* **ACTIVIDAD**
Transcribe completo y sin ningún cambio el texto sobre Néstor Luján.

* **TEXTO PROPORCIONADO**
---+---

Ortega no llegó a escribir su prometido ensayo sobre los toros, que sin duda hubiera sido una especulación de altos vuelos, pero a cambio tenemos esta asombrosa, divertida y fascinante Historia de Néstor Luján, que combina con gracia, erudición y humor la épica con la crónica y la teoría. En muchas de estas páginas se adivina ya al tardío y exitoso novelista de género que sería el autor en sus últimos años, cuando se atrevió a fabular episodios del Siglo de Oro –el asesinato del conde de Villamediana–, la vida de Mozart o incluso el suceso de Mayerling. Su capacidad para recrear las distintas épocas, desde la llegada de Felipe V hasta el siglo XX, es de una precisión minuciosa, omnisciente, como si hubiera sido testigo ocular de las faenas que narra, amigo íntimo de Goya y del matador Pedro Romero.
Visto con distancia, Néstor Luján parece hoy el ciudadano ideal de una Cataluña desaparecida. Nacido en Mataró en una familia de inmigrantes, no habló catalán hasta la pubertad. Estudió filología románica pero pronto se dedicó al periodismo, llegando a ser director de la revista Destino hasta su encontronazo con Fraga Iribarne. Se consideró discípulo tanto de Josep Pla y de Josep Maria de Sagarra como de Julio Camba o Álvaro Cunqueiro. Fue siempre un excelente escritor en sus dos lenguas, un lector voraz y un bibliófilo compulsivo, de una curiosidad infinita. Como gastrónomo, publicó algunos de los libros más divulgados sobre el género, pero también se interesó por el boxeo, el tenis, la ópera e incluso la ornitología.

---+---

* **MATERIAL DE ESTUDIO**

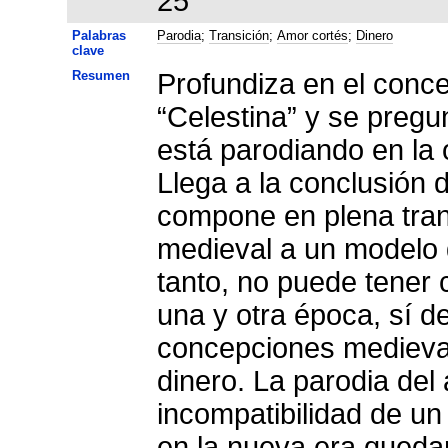
25
Palabras
Parodia
;
Transición
;
Amor cortés
;
Dinero
clave
Resumen
Profundiza en el conce
“Celestina” y se pregu
está parodiando en la 
Llega a la conclusión 
compone en plena tran
medieval a un modelo 
tanto, no puede tener 
una y otra época, sí de
concepciones medieval
dinero. La parodia del
incompatibilidad de un
en la nueva era queda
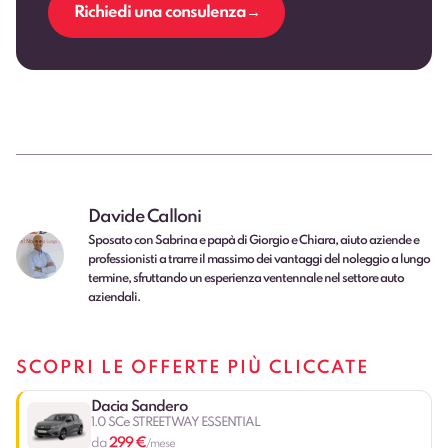
Richiedi una consulenza
Davide Calloni
Sposato con Sabrina e papà di Giorgio e Chiara, aiuto aziende e
professionisti a trarre il massimo dei vantaggi del noleggio a lungo
termine, sfruttando un esperienza ventennale nel settore auto
aziendali.
SCOPRI LE OFFERTE PIÙ CLICCATE
Dacia Sandero
1.0 SCe STREETWAY ESSENTIAL
299 €
da
/mese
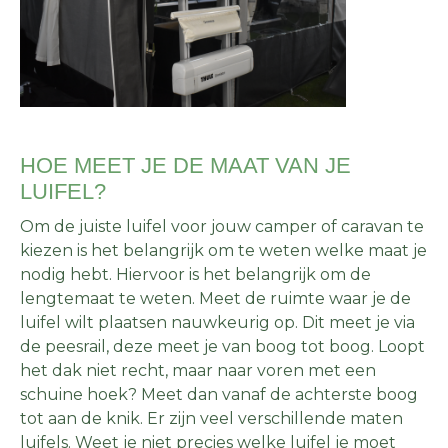
HOE MEET JE DE MAAT VAN JE
LUIFEL?
Om de juiste luifel voor jouw camper of caravan te
kiezen is het belangrijk om te weten welke maat je
nodig hebt. Hiervoor is het belangrijk om de
lengtemaat te weten. Meet de ruimte waar je de
luifel wilt plaatsen nauwkeurig op. Dit meet je via
de peesrail, deze meet je van boog tot boog. Loopt
het dak niet recht, maar naar voren met een
schuine hoek? Meet dan vanaf de achterste boog
tot aan de knik. Er zijn veel verschillende maten
luifels. Weet je niet precies welke luifel je moet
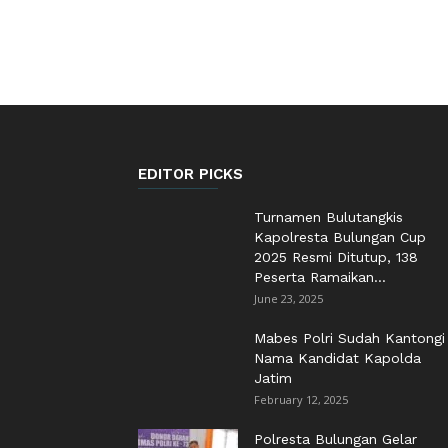
EDITOR PICKS
Turnamen Bulutangkis
Kapolresta Bulungan Cup
2025 Resmi Ditutup, 138
Peserta Ramaikan...
June 23, 2025
Mabes Polri Sudah Kantongi
Nama Kandidat Kapolda
Jatim
February 12, 2025
Polresta Bulungan Gelar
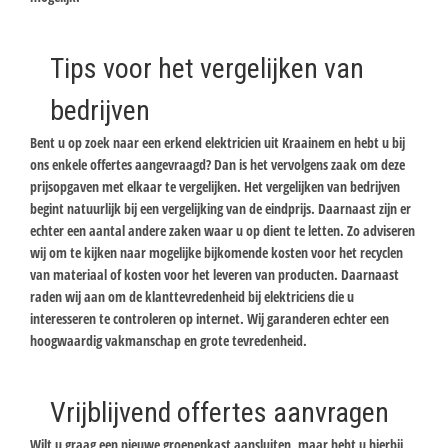
Tips voor het vergelijken van
bedrijven
Bent u op zoek naar een erkend elektricien uit Kraainem en hebt u bij
ons enkele offertes aangevraagd? Dan is het vervolgens zaak om deze
prijsopgaven met elkaar te vergelijken. Het vergelijken van bedrijven
begint natuurlijk bij een vergelijking van de eindprijs. Daarnaast zijn er
echter een aantal andere zaken waar u op dient te letten. Zo adviseren
wij om te kijken naar mogelijke bijkomende kosten voor het recyclen
van materiaal of kosten voor het leveren van producten. Daarnaast
raden wij aan om de klanttevredenheid bij elektriciens die u
interesseren te controleren op internet. Wij garanderen echter een
hoogwaardig vakmanschap en grote tevredenheid.
Vrijblijvend offertes aanvragen
Wilt u graag een nieuwe groepenkast aansluiten, maar hebt u hierbij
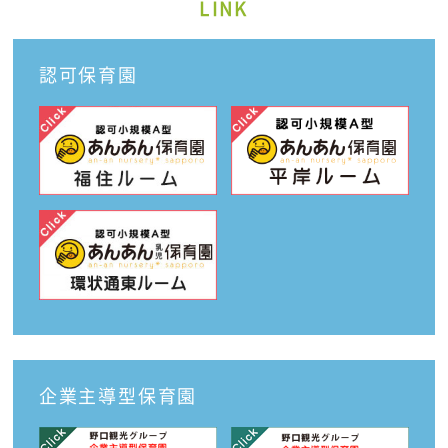
LINK
認可保育園
企業主導型保育園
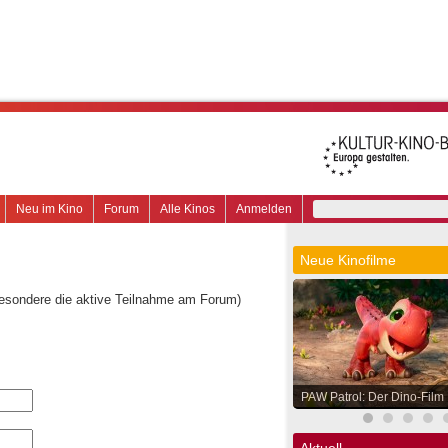
Neu im Kino
Forum
Alle Kinos
Anmelden
Neue Kinofilme
besondere die aktive Teilnahme am Forum)
PAW Patrol: Der Dino-Film
Aktuell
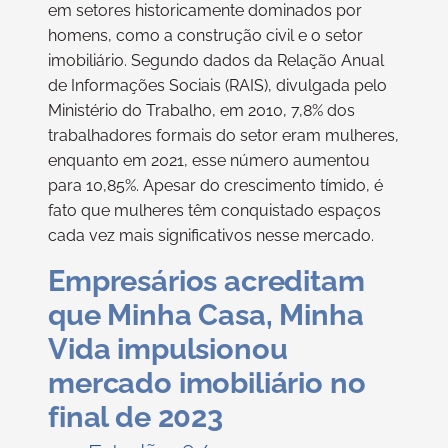
em setores historicamente dominados por
homens, como a construção civil e o setor
imobiliário. Segundo dados da Relação Anual
de Informações Sociais (RAIS), divulgada pelo
Ministério do Trabalho, em 2010, 7,8% dos
trabalhadores formais do setor eram mulheres,
enquanto em 2021, esse número aumentou
para 10,85%. Apesar do crescimento tímido, é
fato que mulheres têm conquistado espaços
cada vez mais significativos nesse mercado.
Empresários acreditam
que Minha Casa, Minha
Vida impulsionou
mercado imobiliário no
final de 2023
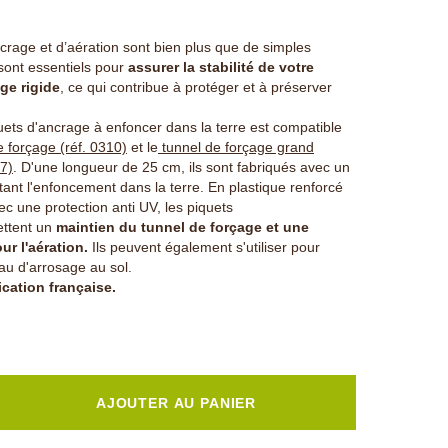
crage et d’aération sont bien plus que de simples
 sont essentiels pour
assurer la stabilité de votre
ge rigide
, ce qui contribue à protéger et à préserver
uets d'ancrage à enfoncer dans la terre est compatible
e forçage (réf. 0310)
et le
tunnel de forçage grand
7)
. D'une longueur de 25 cm, ils sont fabriqués avec un
litant l'enfoncement dans la terre. En plastique renforcé
ec une protection anti UV, les piquets
ettent un
maintien du tunnel de forçage et une
ur l'aération.
Ils peuvent également s'utiliser pour
au d'arrosage au sol.
ication française.
AJOUTER AU PANIER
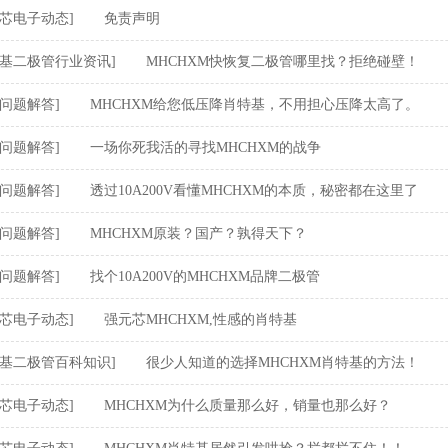
元芯电子动态]
免责声明
特基二极管行业资讯]
MHCHXM快恢复二极管哪里找？拒绝碰壁！
见问题解答]
MHCHXM给您低压降肖特基，不用担心压降太高了。
见问题解答]
一场你死我活的寻找MHCHXM的战争
见问题解答]
透过10A200V看懂MHCHXM的本质，秘密都在这里了
见问题解答]
MHCHXM原装？国产？孰得天下？
见问题解答]
找个10A200V的MHCHXM品牌二极管
元芯电子动态]
强元芯MHCHXM,性感的肖特基
特基二极管百科知识]
很少人知道的选择MHCHXM肖特基的方法！
元芯电子动态]
MHCHXM为什么质量那么好，销量也那么好？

---+---

* **RESPUESTA**
Ortega no llegó a escribir su prometido ensayo sobre los toros, que sin duda hubiera sido una especulación de altos vuelos, pero a cambio tenemos esta asombrosa, divertida y fascinante Historia de Néstor Luján, que combina con gracia, erudición y humor la épica con la crónica y la teoría. En muchas de estas páginas se adivina ya al tardío y exitoso novelista de género que sería el autor en sus últimos años, cuando se atrevió a fabular episodios del Siglo de Oro –el asesinato del conde de Villamediana–, la vida de Mozart o incluso el suceso de Mayerling. Su capacidad para recrear las distintas épocas, desde la llegada de Felipe V hasta el siglo XX, es de una precisión minuciosa, omnisciente, como si hubiera sido testigo ocular de las faenas que narra, amigo íntimo de Goya y del matador Pedro Romero.
Visto con distancia, Néstor Luján parece hoy el ciudadano ideal de una Cataluña desaparecida. Nacido en Mataró en una familia de inmigrantes, no habló catalán hasta la pubertad. Estudió filología románica pero pronto se dedicó al periodismo, llegando a ser director de la revista Destino hasta su encontronazo con Fraga Iribarne. Se consideró discípulo tanto de Josep Pla y de Josep Maria de Sagarra como de Julio Camba o Álvaro Cunqueiro. Fue siempre un excelente escritor en sus dos lenguas, un lector voraz y un bibliófilo compulsivo, de una curiosidad infinita. Como gastrónomo, publicó algunos de los libros más divulgados sobre el género, pero también se interesó por el boxeo, el tenis, la ópera e incluso la ornitología.